▸ **ENTRIES PROVIDED**:
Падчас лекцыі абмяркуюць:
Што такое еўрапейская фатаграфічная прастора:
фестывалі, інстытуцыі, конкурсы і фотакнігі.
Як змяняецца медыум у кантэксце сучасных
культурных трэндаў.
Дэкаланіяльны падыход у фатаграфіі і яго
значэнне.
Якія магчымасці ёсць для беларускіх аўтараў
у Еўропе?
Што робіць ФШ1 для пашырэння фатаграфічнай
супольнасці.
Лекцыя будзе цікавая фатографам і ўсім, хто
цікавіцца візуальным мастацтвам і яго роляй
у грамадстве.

==

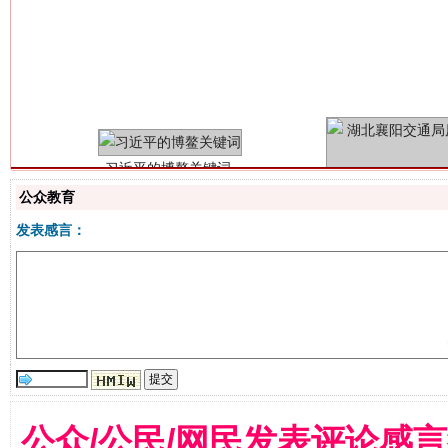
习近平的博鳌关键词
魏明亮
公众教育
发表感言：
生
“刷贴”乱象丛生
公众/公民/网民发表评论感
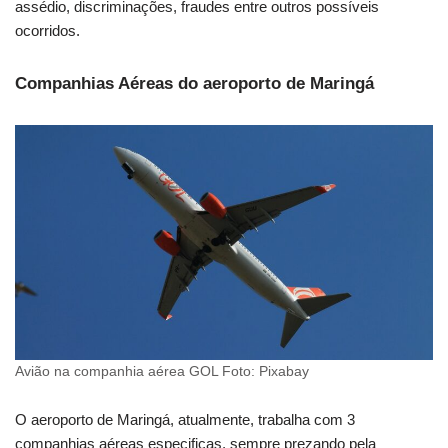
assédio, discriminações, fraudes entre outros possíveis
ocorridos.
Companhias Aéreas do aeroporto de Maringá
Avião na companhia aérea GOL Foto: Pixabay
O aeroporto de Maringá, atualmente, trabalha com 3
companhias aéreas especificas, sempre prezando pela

▸ **DIRECTIONS FOR THIS TASK**:
Could you report how many lines of the listing above hold "aeroporto"? Only the number is needed.

▸ **YOUR RESPONSE**:
2